[[ Selected extract open ]]

Maybe we signed the contract without reading the fine print. But here it is – I feel as if we are approaching our own Mount Sinai in these days. We have been freed from sin and death, all because the Word became flesh, lived among us, showed God’s power and glory, suffered, died, rose again, and ascended to the right hand of the Eternal Majesty. We’ve crossed the Red Sea, carried by a God who loves us. And now we stand at the foot of the mountain, in the midst of a great wilderness. And we too have a choice to make: will we actually align our lives and actions with God’s covenant? Will we act to demolish the assumptions and structures of racism in our communities and in our nation? Will we look for ways to let go of our own privilege? Will we march, write, donate, seek out relationships, worship, pray, take down symbols of oppression, pressure those who can change the laws and systems so that the hard knee will be lifted from the necks of our beloveds of color?

[[ Selected extract closed ]]

→ Activity
List every action the passage says the Word carried out, starting with becoming flesh. The entries that follow come from a separate source and have no connection to the passage above.

[[ Provided material open ]]

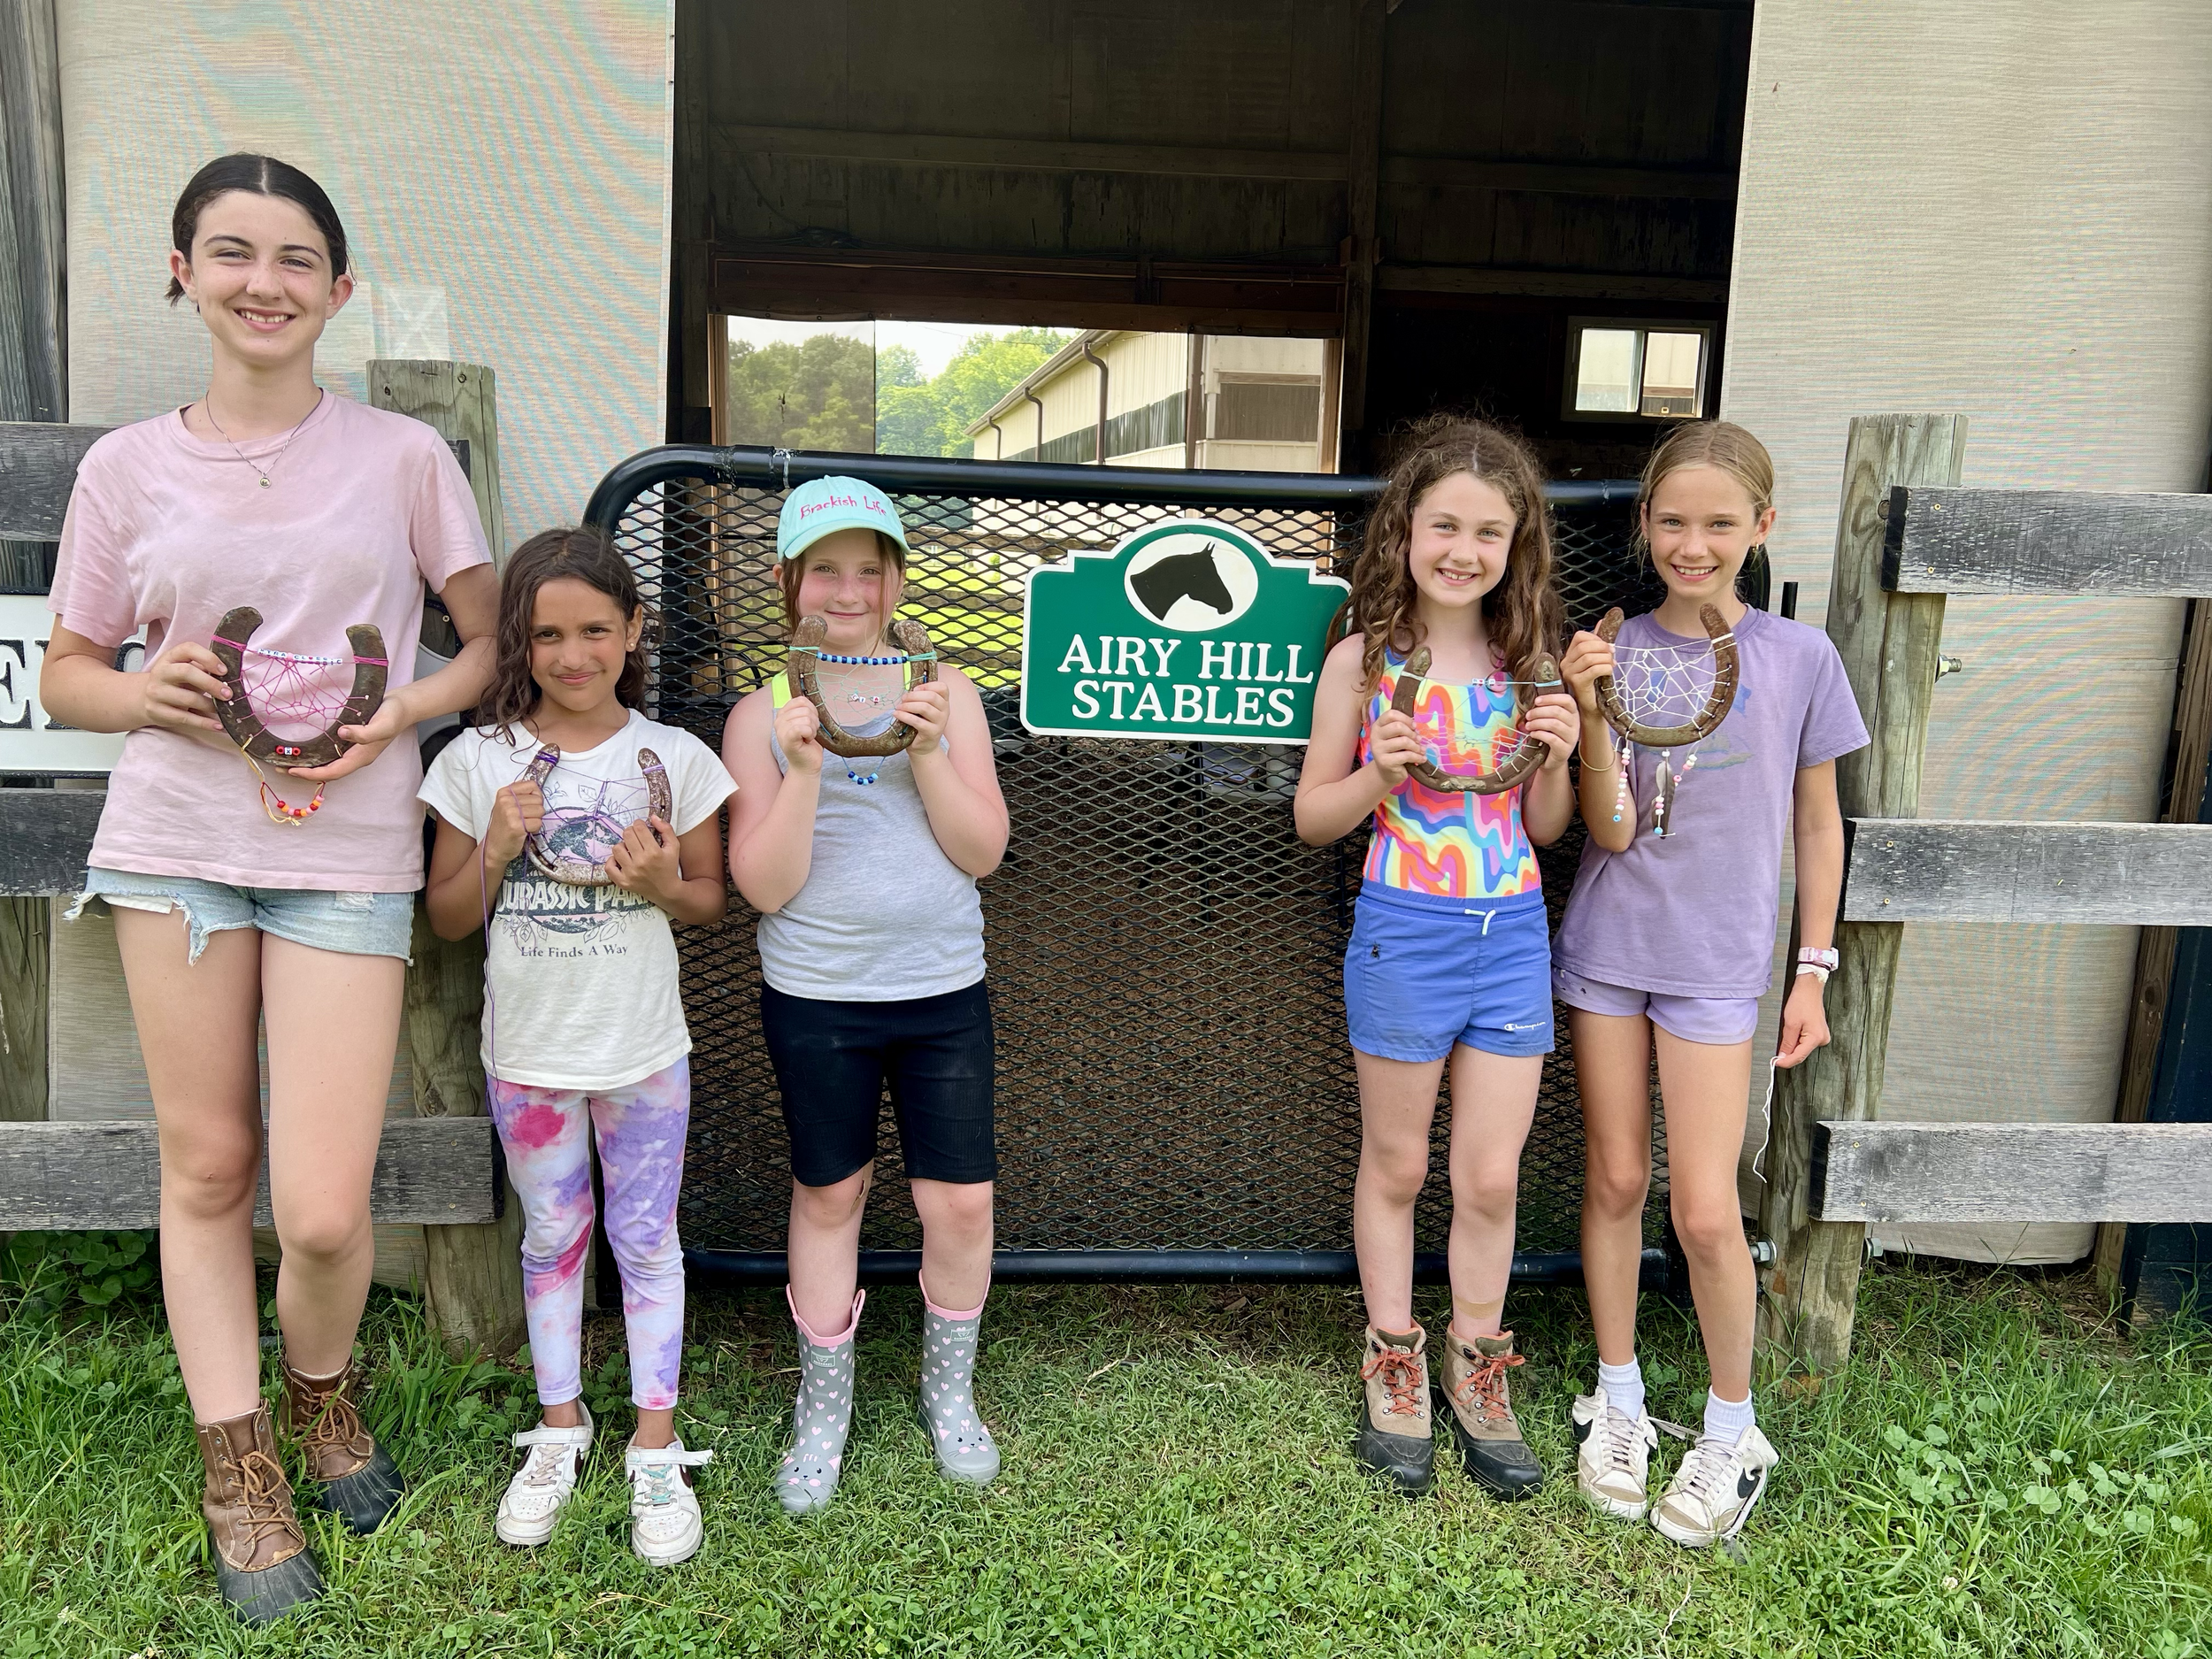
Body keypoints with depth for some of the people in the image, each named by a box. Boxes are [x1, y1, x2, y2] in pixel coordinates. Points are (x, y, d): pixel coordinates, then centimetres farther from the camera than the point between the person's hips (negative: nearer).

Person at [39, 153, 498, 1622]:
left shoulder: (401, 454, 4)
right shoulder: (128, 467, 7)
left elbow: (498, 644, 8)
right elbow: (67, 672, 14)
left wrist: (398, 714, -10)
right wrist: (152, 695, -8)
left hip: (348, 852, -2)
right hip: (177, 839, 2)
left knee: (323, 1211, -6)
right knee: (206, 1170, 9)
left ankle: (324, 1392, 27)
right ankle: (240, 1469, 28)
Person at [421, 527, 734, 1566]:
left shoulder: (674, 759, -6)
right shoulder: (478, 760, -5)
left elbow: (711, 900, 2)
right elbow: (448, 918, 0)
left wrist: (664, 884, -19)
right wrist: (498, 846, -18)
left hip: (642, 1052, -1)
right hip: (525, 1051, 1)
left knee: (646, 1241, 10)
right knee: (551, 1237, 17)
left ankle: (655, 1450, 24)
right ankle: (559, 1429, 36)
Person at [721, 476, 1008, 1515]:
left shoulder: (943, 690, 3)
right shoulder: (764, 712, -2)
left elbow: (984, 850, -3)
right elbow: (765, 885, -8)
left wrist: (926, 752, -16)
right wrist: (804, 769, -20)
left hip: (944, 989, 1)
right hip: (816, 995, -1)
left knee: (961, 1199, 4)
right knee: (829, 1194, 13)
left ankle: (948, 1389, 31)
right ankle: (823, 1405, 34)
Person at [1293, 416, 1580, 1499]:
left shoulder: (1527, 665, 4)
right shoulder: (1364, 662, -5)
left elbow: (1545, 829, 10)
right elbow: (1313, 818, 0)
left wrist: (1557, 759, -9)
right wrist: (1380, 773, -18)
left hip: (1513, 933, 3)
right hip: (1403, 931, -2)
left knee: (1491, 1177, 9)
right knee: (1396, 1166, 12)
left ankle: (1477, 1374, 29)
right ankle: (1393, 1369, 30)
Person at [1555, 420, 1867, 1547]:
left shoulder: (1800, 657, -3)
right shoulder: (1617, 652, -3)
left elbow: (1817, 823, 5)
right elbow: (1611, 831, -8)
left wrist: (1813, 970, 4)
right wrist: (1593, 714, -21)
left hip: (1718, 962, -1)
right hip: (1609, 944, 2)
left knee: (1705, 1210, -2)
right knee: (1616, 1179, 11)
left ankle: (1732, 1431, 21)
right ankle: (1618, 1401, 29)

[[ Provided material closed ]]
[[ Provided material open ]]

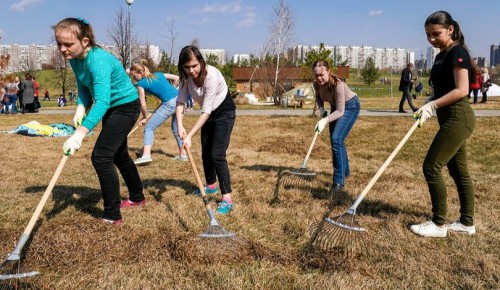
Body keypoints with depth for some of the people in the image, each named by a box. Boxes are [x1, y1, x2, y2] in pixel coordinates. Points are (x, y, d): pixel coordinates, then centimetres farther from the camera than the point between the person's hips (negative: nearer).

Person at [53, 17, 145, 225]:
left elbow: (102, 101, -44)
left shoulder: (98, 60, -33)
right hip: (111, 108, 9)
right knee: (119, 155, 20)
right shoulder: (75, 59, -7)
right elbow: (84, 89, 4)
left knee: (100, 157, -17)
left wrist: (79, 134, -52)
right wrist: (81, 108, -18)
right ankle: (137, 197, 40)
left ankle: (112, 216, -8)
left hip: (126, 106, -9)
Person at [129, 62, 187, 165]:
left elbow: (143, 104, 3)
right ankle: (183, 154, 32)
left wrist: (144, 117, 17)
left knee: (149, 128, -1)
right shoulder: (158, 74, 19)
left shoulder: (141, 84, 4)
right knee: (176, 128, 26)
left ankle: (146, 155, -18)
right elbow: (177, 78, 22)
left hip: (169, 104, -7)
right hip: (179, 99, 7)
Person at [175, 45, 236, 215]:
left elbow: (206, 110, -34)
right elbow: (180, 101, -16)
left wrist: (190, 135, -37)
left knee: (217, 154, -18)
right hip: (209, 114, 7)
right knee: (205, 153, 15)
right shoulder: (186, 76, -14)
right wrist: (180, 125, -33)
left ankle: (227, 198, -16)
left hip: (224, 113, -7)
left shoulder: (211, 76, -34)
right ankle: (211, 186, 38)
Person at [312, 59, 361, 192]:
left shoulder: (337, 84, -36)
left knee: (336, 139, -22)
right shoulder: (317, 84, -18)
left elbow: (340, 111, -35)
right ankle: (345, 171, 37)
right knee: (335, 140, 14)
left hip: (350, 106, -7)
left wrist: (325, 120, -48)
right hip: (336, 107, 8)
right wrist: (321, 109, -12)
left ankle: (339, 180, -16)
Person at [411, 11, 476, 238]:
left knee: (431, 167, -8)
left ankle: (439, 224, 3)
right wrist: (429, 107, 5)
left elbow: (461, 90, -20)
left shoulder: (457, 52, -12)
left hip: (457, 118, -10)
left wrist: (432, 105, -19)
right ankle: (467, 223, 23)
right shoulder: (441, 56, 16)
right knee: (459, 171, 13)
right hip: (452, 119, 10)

[[ Provided material closed ]]

→ Result of this task
- Became flesh
- Lived among us
- Showed God's power and glory
- Suffered
- Died
- Rose again
- Ascended to the right hand of the Eternal Majesty